Under a bill put forth by Councilman Wilson Goode Jr., anyone who leases from a business getting a Philadelphia subsidy would also have to pay a higher wage.
Picture a strip mall in Philadelphia. In that strip mall is a store, owned by a guy we’ll call Mr. Retailer. Now, the developer of that strip mall — let’s call him Mr. Developer — may have gotten a city subsidy for the project. In doing so, Mr. Developer agreed to pay his workers a — quote — livable wage: or 150 percent of the federal poverty line, which translates to just under $11 an hour. If Councilman Wilson Goode Jr. has his way, Mr. Retailer would also have to pay the higher wage.
“It makes sense that if for the purpose for tax dollars being used a subsidy is to create permanent jobs that those jobs not be poverty wage jobs, but be more livable wage jobs,” said Goode.
Under a bill put forth by Councilman Goode, anyone who leases from a business getting a Philadelphia subsidy would also have to pay a higher wage. His reasoning? Businesses renting the space are also benefitting from the city subsidy.

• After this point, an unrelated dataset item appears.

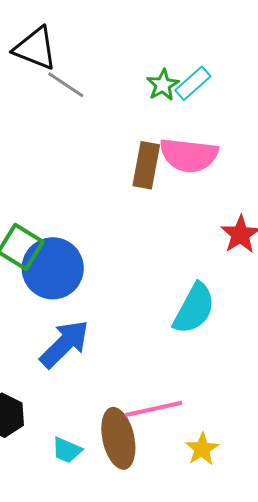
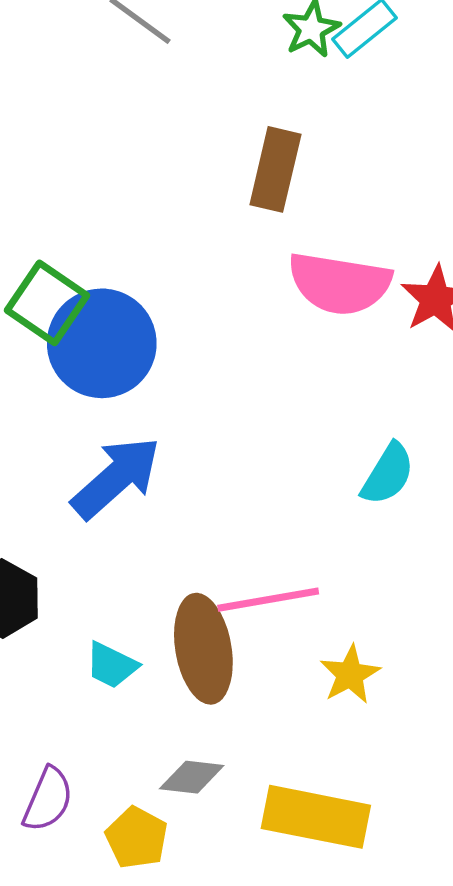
pink semicircle: (189, 155) -> (340, 283), moved
cyan semicircle: (194, 309) -> (388, 474), moved, size x0.7

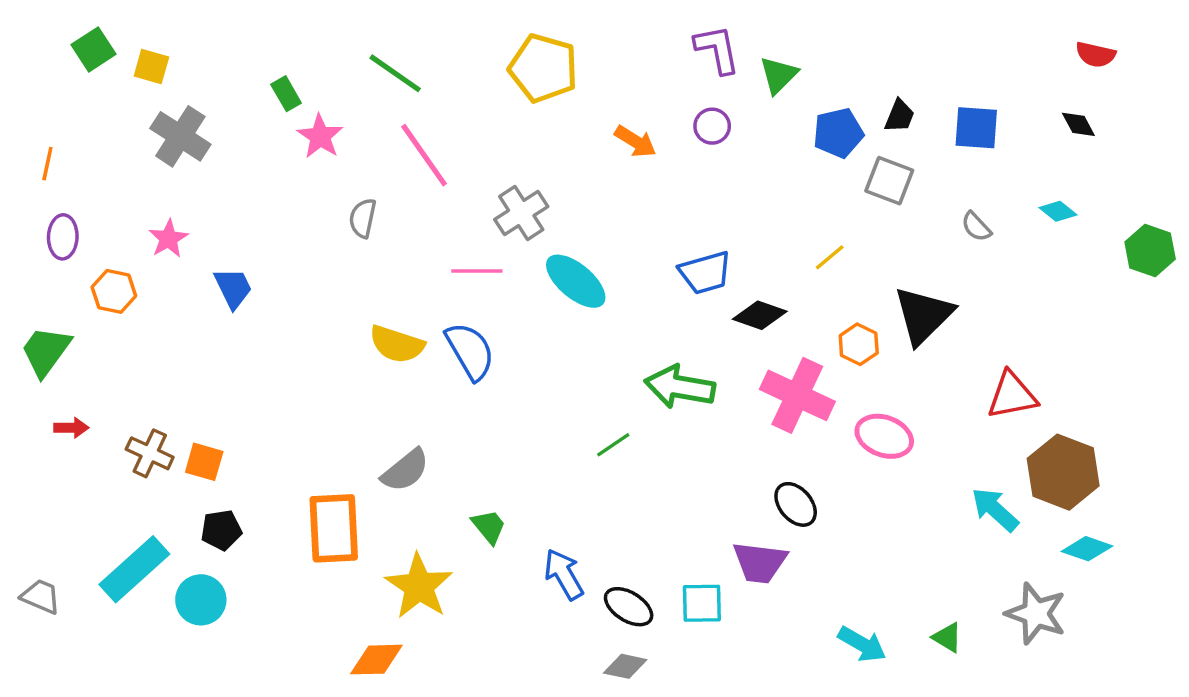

Temple Law Professor Jan Ting says those higher wages may drive businesses out of town.
“There is a tradeoff,” Ting said. “You can improve the lives of some people incrementally, but at a cost of reducing the number of new jobs that are created, and so which way does council want to go?”
Councilman Goode notes the bill exempts small businesses, with gross receipts of less than $1 million a year.
The bill quietly made its way through the legislative process and could come up for a final vote Thursday.